**Measurement reading data**
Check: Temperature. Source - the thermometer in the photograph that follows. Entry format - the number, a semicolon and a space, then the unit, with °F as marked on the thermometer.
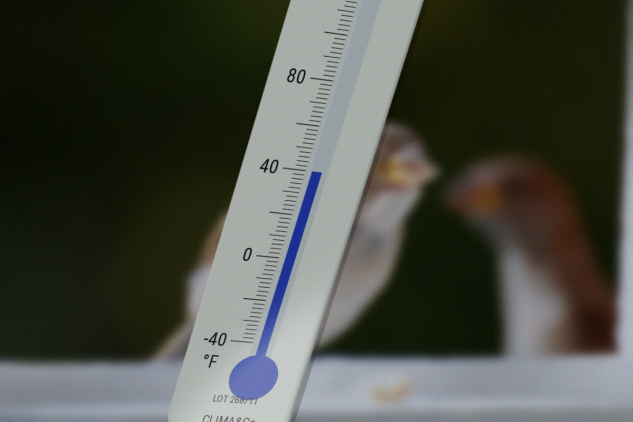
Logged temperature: 40; °F
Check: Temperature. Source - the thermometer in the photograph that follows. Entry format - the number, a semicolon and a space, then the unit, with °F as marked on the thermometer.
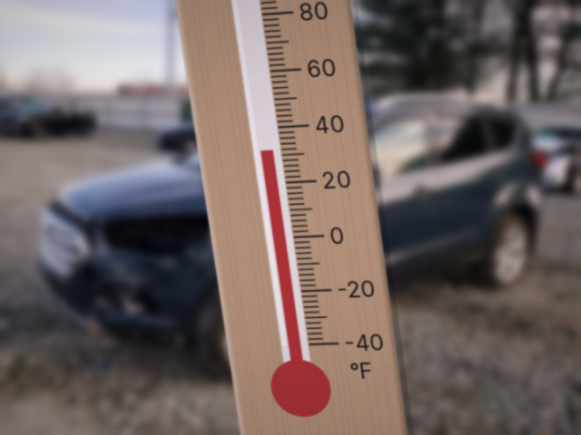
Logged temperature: 32; °F
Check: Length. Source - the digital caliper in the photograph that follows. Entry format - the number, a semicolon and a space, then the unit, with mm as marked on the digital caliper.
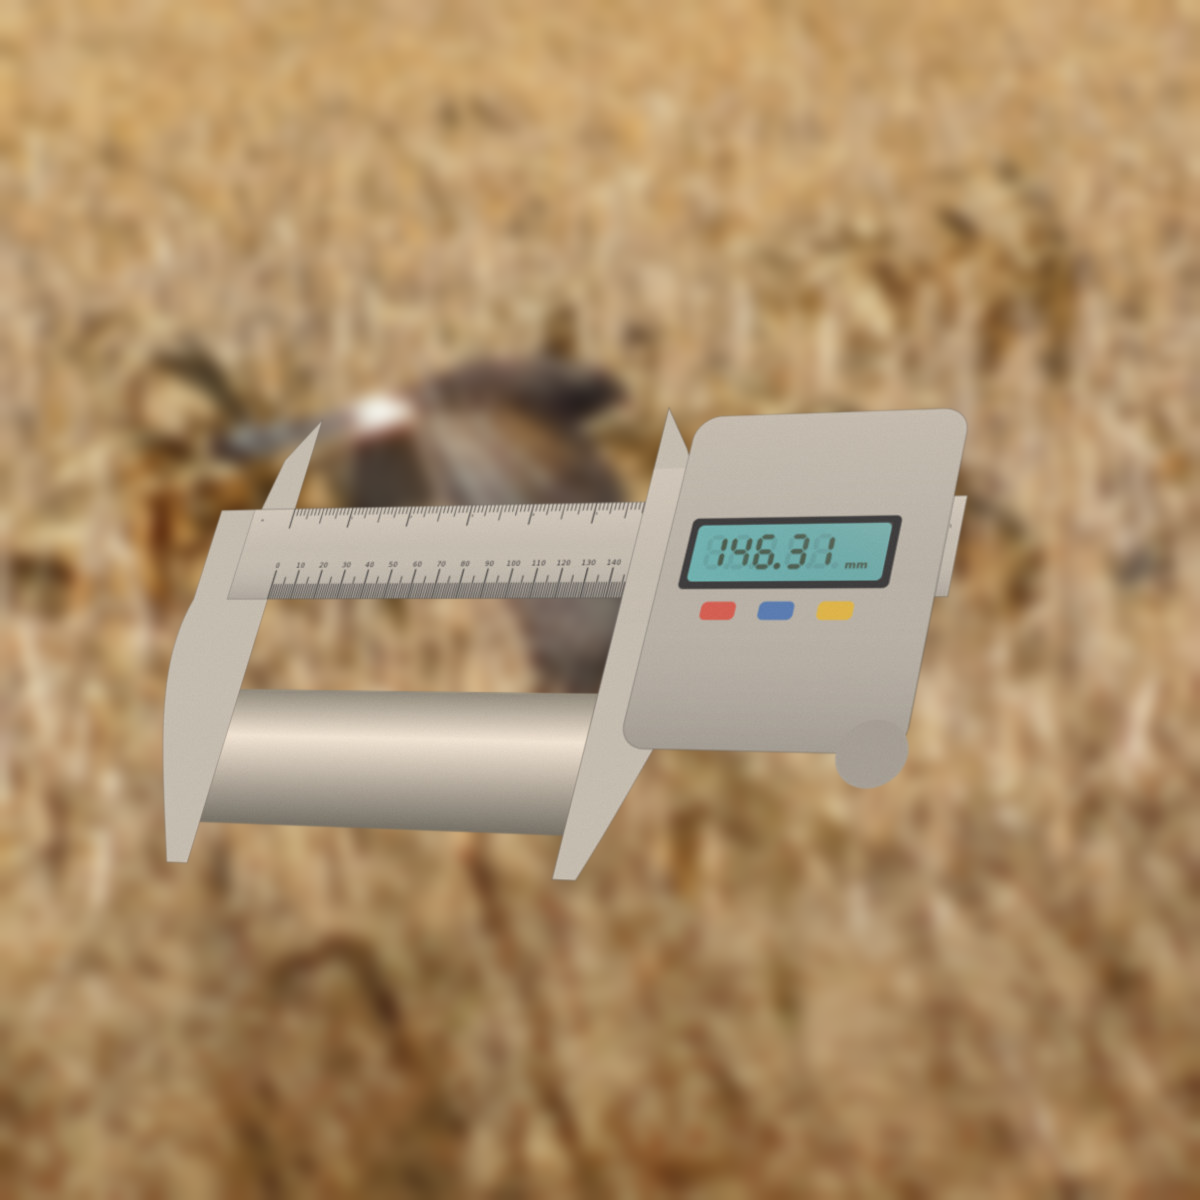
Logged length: 146.31; mm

**Action item**
Can you repeat the data above word for word, leaving out the pictures?

**Final answer**
Check: Temperature. Source - the thermometer in the photograph that follows. Entry format - the number, a semicolon and a space, then the unit, with °F as marked on the thermometer.
Logged temperature: 40; °F
Check: Temperature. Source - the thermometer in the photograph that follows. Entry format - the number, a semicolon and a space, then the unit, with °F as marked on the thermometer.
Logged temperature: 32; °F
Check: Length. Source - the digital caliper in the photograph that follows. Entry format - the number, a semicolon and a space, then the unit, with mm as marked on the digital caliper.
Logged length: 146.31; mm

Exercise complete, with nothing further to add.